D’altra parte, considerati gli intenti del libro, questi difetti, se di difetti si tratta, sembrano minori. The Thistle and the Drone non propone una valutazione complessiva dell’esperienza coloniale britannica – valutazione che comunque non potrebbe che essere critica, come emerge chiaramente da alcuni cenni nel libro –, ma di valorizzare un modello di organizzazione politica e di gestione dei conflitti caratterizzato dal rispetto per l’autonomia delle periferie e dal rapporto non gerarchico, di dialogo e negoziazione, fra il rappresentante locale dell’autorità centrale, le autorità tribali locali (gli anziani) e le autorità religiose.

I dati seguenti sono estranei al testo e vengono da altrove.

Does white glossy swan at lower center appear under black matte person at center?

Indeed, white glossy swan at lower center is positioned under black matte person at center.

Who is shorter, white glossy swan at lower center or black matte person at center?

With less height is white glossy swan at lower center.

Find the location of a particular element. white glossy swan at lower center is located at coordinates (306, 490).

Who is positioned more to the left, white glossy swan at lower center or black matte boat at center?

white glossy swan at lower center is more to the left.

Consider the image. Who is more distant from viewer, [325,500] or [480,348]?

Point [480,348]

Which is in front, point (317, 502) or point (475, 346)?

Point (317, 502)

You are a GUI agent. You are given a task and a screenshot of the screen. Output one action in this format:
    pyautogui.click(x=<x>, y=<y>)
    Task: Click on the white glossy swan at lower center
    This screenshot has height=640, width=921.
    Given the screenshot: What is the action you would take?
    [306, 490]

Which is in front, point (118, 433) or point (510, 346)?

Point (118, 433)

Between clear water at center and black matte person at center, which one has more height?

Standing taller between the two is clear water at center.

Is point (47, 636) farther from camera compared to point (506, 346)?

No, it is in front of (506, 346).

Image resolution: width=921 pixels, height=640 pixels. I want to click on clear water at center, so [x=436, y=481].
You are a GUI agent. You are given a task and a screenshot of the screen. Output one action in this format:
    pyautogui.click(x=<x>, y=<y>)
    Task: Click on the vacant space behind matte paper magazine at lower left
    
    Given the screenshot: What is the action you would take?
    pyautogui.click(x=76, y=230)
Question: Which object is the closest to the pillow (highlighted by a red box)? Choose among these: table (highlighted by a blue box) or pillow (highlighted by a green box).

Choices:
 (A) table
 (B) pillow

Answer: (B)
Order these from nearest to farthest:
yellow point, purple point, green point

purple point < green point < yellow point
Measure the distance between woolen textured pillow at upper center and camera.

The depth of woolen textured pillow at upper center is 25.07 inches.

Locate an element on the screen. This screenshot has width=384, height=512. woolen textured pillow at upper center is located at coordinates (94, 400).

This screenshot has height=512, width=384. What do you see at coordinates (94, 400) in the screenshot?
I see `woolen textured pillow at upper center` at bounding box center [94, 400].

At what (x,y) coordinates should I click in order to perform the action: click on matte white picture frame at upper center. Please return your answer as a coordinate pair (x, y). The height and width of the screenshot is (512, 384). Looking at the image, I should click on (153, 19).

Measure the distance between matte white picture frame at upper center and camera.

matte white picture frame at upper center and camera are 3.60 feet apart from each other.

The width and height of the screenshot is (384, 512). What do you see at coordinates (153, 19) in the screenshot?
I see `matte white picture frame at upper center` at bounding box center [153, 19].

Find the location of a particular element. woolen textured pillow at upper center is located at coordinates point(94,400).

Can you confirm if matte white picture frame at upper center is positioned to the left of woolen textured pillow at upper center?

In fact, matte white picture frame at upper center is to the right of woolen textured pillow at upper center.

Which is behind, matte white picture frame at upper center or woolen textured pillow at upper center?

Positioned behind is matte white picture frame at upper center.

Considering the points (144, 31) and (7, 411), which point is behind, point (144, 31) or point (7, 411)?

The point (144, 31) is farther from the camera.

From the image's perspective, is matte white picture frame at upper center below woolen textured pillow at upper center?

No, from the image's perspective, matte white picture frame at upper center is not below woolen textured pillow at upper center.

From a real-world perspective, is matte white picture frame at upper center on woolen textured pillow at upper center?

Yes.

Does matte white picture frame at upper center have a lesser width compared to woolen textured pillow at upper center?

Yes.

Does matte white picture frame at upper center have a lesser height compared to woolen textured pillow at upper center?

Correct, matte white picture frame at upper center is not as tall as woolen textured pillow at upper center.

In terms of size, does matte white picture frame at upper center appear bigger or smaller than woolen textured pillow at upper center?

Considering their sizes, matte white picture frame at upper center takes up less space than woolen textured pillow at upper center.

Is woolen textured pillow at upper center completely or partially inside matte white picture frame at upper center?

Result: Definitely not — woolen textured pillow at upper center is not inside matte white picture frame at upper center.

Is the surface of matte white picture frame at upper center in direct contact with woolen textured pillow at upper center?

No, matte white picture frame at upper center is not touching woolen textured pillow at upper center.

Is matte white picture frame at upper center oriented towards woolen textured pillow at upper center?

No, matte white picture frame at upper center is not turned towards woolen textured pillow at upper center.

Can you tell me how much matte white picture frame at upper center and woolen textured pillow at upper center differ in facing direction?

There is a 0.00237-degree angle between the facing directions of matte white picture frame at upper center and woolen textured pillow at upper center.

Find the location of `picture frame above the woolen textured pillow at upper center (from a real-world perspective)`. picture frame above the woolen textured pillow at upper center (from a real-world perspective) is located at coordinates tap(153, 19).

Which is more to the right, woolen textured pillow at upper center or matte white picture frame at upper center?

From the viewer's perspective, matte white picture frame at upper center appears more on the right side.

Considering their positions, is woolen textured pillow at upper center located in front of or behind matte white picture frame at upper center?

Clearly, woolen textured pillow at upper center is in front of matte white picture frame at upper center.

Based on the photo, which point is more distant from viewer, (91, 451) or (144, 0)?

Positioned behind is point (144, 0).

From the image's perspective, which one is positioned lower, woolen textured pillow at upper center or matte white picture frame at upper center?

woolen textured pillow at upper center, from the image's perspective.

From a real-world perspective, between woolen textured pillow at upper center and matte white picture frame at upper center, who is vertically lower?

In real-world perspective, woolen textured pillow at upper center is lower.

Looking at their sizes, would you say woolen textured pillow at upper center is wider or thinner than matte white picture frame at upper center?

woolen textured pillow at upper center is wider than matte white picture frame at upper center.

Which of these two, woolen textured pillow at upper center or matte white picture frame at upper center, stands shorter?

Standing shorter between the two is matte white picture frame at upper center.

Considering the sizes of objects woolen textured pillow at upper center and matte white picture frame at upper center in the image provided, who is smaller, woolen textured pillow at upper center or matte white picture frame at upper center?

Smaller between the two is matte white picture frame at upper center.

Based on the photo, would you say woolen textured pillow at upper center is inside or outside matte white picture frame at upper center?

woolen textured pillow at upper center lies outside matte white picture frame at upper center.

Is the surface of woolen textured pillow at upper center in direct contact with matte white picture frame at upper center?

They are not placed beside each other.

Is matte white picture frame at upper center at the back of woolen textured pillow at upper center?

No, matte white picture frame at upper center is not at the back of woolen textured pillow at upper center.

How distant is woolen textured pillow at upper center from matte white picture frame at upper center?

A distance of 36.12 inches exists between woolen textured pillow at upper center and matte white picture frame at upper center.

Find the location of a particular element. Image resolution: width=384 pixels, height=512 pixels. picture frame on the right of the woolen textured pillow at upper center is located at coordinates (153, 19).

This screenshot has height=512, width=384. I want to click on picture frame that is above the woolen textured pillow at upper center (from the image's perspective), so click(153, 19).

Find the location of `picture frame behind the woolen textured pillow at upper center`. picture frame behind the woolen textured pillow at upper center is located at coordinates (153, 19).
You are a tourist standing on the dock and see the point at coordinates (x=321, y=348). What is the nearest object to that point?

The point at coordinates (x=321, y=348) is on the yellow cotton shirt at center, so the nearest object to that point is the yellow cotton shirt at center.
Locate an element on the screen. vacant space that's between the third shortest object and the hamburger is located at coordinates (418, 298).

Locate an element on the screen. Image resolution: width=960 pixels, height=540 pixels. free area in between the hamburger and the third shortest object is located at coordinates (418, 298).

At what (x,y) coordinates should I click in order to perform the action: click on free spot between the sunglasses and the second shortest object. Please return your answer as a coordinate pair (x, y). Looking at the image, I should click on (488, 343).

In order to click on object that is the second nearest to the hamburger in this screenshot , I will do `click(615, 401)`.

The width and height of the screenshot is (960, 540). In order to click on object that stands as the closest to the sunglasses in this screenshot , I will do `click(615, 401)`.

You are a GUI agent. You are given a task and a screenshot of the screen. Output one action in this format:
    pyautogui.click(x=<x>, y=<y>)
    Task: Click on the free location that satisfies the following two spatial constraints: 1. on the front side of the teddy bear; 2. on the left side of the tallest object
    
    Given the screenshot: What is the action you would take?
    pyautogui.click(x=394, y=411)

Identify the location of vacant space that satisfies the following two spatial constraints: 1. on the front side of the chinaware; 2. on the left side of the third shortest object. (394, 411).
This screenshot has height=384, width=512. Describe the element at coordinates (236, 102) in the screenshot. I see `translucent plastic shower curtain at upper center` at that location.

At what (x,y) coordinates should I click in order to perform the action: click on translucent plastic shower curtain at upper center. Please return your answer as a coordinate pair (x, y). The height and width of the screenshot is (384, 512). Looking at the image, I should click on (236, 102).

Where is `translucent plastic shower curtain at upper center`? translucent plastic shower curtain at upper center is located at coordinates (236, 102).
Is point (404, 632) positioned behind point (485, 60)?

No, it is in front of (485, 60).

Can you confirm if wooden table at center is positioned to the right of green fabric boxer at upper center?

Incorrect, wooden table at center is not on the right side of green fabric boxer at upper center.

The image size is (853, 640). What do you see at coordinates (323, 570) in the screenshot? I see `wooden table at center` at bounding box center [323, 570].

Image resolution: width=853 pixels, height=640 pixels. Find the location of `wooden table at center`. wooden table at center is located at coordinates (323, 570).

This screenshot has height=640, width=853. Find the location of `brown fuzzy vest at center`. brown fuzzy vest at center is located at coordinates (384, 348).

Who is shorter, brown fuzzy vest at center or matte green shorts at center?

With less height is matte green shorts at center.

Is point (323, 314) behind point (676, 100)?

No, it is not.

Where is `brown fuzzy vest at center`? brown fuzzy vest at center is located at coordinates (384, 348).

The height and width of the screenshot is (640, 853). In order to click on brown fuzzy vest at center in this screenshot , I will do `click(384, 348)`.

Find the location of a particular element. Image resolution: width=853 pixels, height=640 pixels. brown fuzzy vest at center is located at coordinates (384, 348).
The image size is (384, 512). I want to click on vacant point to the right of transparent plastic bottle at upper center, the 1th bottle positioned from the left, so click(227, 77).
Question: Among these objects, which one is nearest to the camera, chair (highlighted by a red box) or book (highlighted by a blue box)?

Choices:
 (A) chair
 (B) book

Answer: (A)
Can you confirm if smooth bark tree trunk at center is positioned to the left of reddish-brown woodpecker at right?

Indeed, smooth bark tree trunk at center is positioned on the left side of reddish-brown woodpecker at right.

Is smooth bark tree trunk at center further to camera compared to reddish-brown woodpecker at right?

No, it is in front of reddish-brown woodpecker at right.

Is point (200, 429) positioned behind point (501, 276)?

Né tanto meno l’obiettivo del libro è fare un bilancio delle società tribali in quanto tali – bilancio che del resto non avrebbe alcuna rilevanza né scientifica, né politica – o anche solo rivendicare la dignità di forme di vita tradizionali irriducibili ai valori della modernità occidentale, quanto piuttosto mostrare le conseguenze devastanti della dissoluzione manu militari delle società tribali, cioè l’enorme carico di violenza necessario per distruggere questo tipo di comunità politica, che è resistente e spinosa come il cardo, e i rischi enormi per la sicurezza collettiva che risultano dall’impossibilità di confinare tale violenza alle sole periferie.

Ciò considerato, una certa idealizzazione della cultura delle periferie e dei modelli organizzativi necessari per garantire la convivenza pacifica è accettabile, e The Thistle and the Drone merita di essere raccomandato non solo come una lettura importante per chi è interessato allo studio del mondo islamico, del terrorismo internazionale e delle conseguenze sociali della guerra al terrorismo, ma anche come un libro esemplare di una relazione intelligente e produttiva fra ricerca antropologica e riflessione politica. Una relazione simbiotica, tale per cui la passione politica spinge la ricerca, e la ricerca diventa strumento e proposta politica: nelle intenzioni di Ahmed, proposta di una politica della globalizzazione che, rispettando l’autonomia e la dignità delle periferie, possa essere più inclusiva, flessibile e pacifica.